O Programa Nacional de Apoio ao Médio Produtor Rural (Pronamp) terá juros de 7,5 por cento ao ano e contará com 21,7 bilhões de reais, com alta de 12 por cento. Os médios produtores rurais terão à disposição 18 bilhões de reais em custeio e 3,7 bilhões de reais em investimentos.
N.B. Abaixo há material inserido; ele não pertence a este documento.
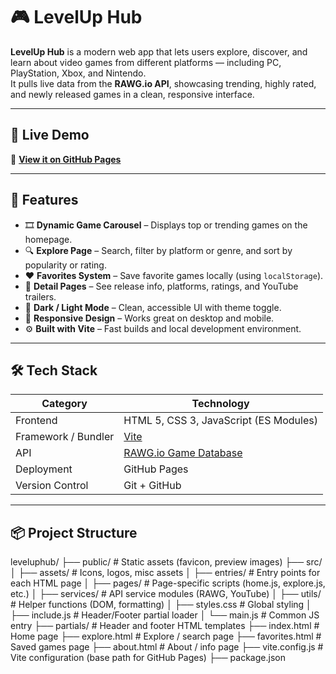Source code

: # 🎮 LevelUp Hub

**LevelUp Hub** is a modern web app that lets users explore, discover, and learn about video games from different platforms — including PC, PlayStation, Xbox, and Nintendo.  
It pulls live data from the **RAWG.io API**, showcasing trending, highly rated, and newly released games in a clean, responsive interface.

---

## 🚀 Live Demo
🔗 **[View it on GitHub Pages](https://luisebsoares.github.io/leveluphub/)**

---

## 🧩 Features

- 🎞️ **Dynamic Game Carousel** – Displays top or trending games on the homepage.
- 🔍 **Explore Page** – Search, filter by platform or genre, and sort by popularity or rating.
- ❤️ **Favorites System** – Save favorite games locally (using `localStorage`).
- 📄 **Detail Pages** – See release info, platforms, ratings, and YouTube trailers.
- 🌙 **Dark / Light Mode** – Clean, accessible UI with theme toggle.
- 📱 **Responsive Design** – Works great on desktop and mobile.
- ⚙️ **Built with Vite** – Fast builds and local development environment.

---

## 🛠️ Tech Stack

| Category | Technology |
|-----------|-------------|
| Frontend | HTML 5, CSS 3, JavaScript (ES Modules) |
| Framework / Bundler | [Vite](https://vitejs.dev/) |
| API | [RAWG.io Game Database](https://rawg.io/apidocs) |
| Deployment | GitHub Pages |
| Version Control | Git + GitHub |

---

## 📦 Project Structure
leveluphub/
├── public/ # Static assets (favicon, preview images)
├── src/
│ ├── assets/ # Icons, logos, misc assets
│ ├── entries/ # Entry points for each HTML page
│ ├── pages/ # Page-specific scripts (home.js, explore.js, etc.)
│ ├── services/ # API service modules (RAWG, YouTube)
│ ├── utils/ # Helper functions (DOM, formatting)
│ ├── styles.css # Global styling
│ ├── include.js # Header/Footer partial loader
│ └── main.js # Common JS entry
├── partials/ # Header and footer HTML templates
├── index.html # Home page
├── explore.html # Explore / search page
├── favorites.html # Saved games page
├── about.html # About / info page
├── vite.config.js # Vite configuration (base path for GitHub Pages)
├── package.json

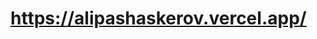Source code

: <h1><a target="_blank" href="https://alipashaskerov.vercel.app/">https://alipashaskerov.vercel.app/</a></h1>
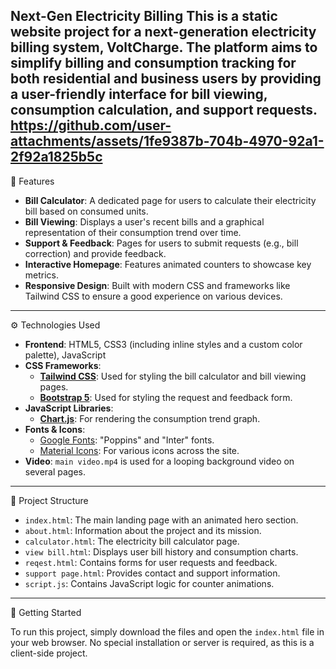  Next-Gen Electricity Billing
 This is a static website project for a next-generation electricity billing system, **VoltCharge**. The platform aims to simplify billing and consumption tracking for both residential and business users by providing a user-friendly interface for bill viewing, consumption calculation, and support requests.
https://github.com/user-attachments/assets/1fe9387b-704b-4970-92a1-2f92a1825b5c
---

🚀 Features

* **Bill Calculator**: A dedicated page for users to calculate their electricity bill based on consumed units.
* **Bill Viewing**: Displays a user's recent bills and a graphical representation of their consumption trend over time.
* **Support & Feedback**: Pages for users to submit requests (e.g., bill correction) and provide feedback.
* **Interactive Homepage**: Features animated counters to showcase key metrics.
* **Responsive Design**: Built with modern CSS and frameworks like Tailwind CSS to ensure a good experience on various devices.

---
⚙️ Technologies Used

* **Frontend**: HTML5, CSS3 (including inline styles and a custom color palette), JavaScript
* **CSS Frameworks**:
    * [**Tailwind CSS**](https://tailwindcss.com/): Used for styling the bill calculator and bill viewing pages.
    * [**Bootstrap 5**](https://getbootstrap.com/): Used for styling the request and feedback form.
* **JavaScript Libraries**:
    * [**Chart.js**](https://www.chartjs.org/): For rendering the consumption trend graph.
* **Fonts & Icons**:
    * [Google Fonts](https://fonts.google.com/): "Poppins" and "Inter" fonts.
    * [Material Icons](https://fonts.google.com/icons): For various icons across the site.
* **Video**: `main video.mp4` is used for a looping background video on several pages.

---

📂 Project Structure

* `index.html`: The main landing page with an animated hero section.
* `about.html`: Information about the project and its mission.
* `calculator.html`: The electricity bill calculator page.
* `view bill.html`: Displays user bill history and consumption charts.
* `reqest.html`: Contains forms for user requests and feedback.
* `support page.html`: Provides contact and support information.
* `script.js`: Contains JavaScript logic for counter animations.

---
🚀 Getting Started

To run this project, simply download the files and open the `index.html` file in your web browser. No special installation or server is required, as this is a client-side project.




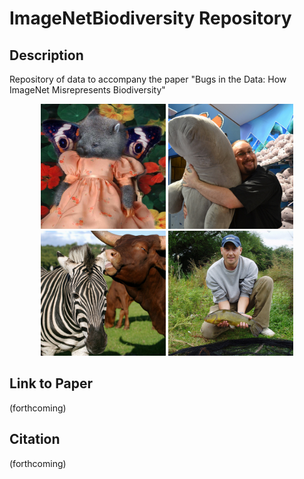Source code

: # ImageNetBiodiversity Repository

## Description
Repository of data to accompany the paper "Bugs in the Data: How ImageNet Misrepresents Biodiversity" 

<p align="middle">
   <img src="exampleimages/wombat00014931_500.jpg" alt="wombat" width="200"/>
    <img src="exampleimages/dugong00002000_500.jpg " alt="dugong" width="200"/>
    <img src="exampleimages/zebra00029124_500.jpg" alt="zebra" width="200"/>
    <img src="exampleimages/tench00006697_500.jpg" alt="tench" width="200"/>
</p>


## Link to Paper 
(forthcoming)

## Citation
(forthcoming)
O limite de financiamento de custeio é de 3 milhões de reais por produtor, por ano-agrícola. Para o médio produtor, o limite é de 1,5 milhão de reais. O prazo de pagamento é de 14 meses para produtores de grãos.

INOVAÇÃO

O programa de Inovação Tecnológica (Inovagro), que tem uma linha de crédito para apoiar o uso da conectividade no campo, por meio da informatização e do acesso à internet, contará 1,26 bilhão de reais, com limite de 1,1 milhão de reais por produtor. O programa financia, por exemplo, equipamentos de agricultura de precisão.

O Ministério disse ainda que entre as novidades do plano está a retomada da linha de crédito do Banco Nacional de Desenvolvimento Econômico e Social (BNDES) para renovação de canaviais (Prorenova Rural), com recursos de 1,5 bilhão de reais, em condições favorecidas.

O Programa de Modernização da Frota de Tratores Agrícolas e Implementos Associados e Colheitadeiras (Moderfrota) passará a contar com 9,2 bilhões de reais, alta de 82,2 por cento. A compra de máquinas e implementos agrícolas terá o limite de financiamento de 90 por cento do valor financiado, com prazo de pagamento de 7 anos.

O governo informou que elevou a abrangência de finalidades financiadas com a fonte LCA (Letra de Crédito do Agronegócio) e espera atingir o montante de 27,3 bilhões de reais, no financiamento da cadeia do agronegócio.

Em 2018, o produtor poderá contar com 550 milhões de reais do Programa de Subvenção ao Prêmio do Seguro Rural (PSR), com aumento de 37,5 por cento.

MEIO CHEIO, MEIO VAZIO

Apesar de um crescimento relativamente pequeno no volume de recursos e juros levemente mais baixos, a Associação Brasileira do Agronegócio (Abag) avaliou que o país poderá obter uma nova produção recorde de grãos no ano que vem, se o tempo colaborar novamente, com produtores contando com mais recursos próprios e outras fontes de financiamento para investir.

“É aquela história de olhar o copo meio cheio e meio vazio. Vamos olhar a parte cheia. Tem o recurso de 190,2 bilhões de reais... sempre vai precisar de mais recurso, mas pelo ajuste fiscal em curso é o que dava para fazer”, afirmou o diretor-executivo da Abag, Luiz Cornacchioni.

O executivo da Abag ressaltou alguns programas de financiamento que tiveram queda maior no juro, de dois pontos percentuais, como foi o caso do Programa para Construção e Ampliação de Armazéns (PCA).

O presidente da Confederação da Agricultura e Pecuária do Brasil (CNA), João Martins, disse em nota que a entidade havia pedido volume de 205 bilhões de reais e maior redução dos juros para o plano.

“Mas temos de fazer a agricultura com o que nós dispomos”, comentou ele, ressaltando que a participação do crédito rural no financiamento dos custos de produção é cada vez menor, “não superando um terço das necessidades do produtor”, obrigado a se valer de recursos próprios e de outras modalidades.

Ao citar as principais preocupações do setor, Martins ressaltou a necessidade de um horizonte mais longo para os planos agrícolas, que tradicionalmente se restringem a um ano-safra.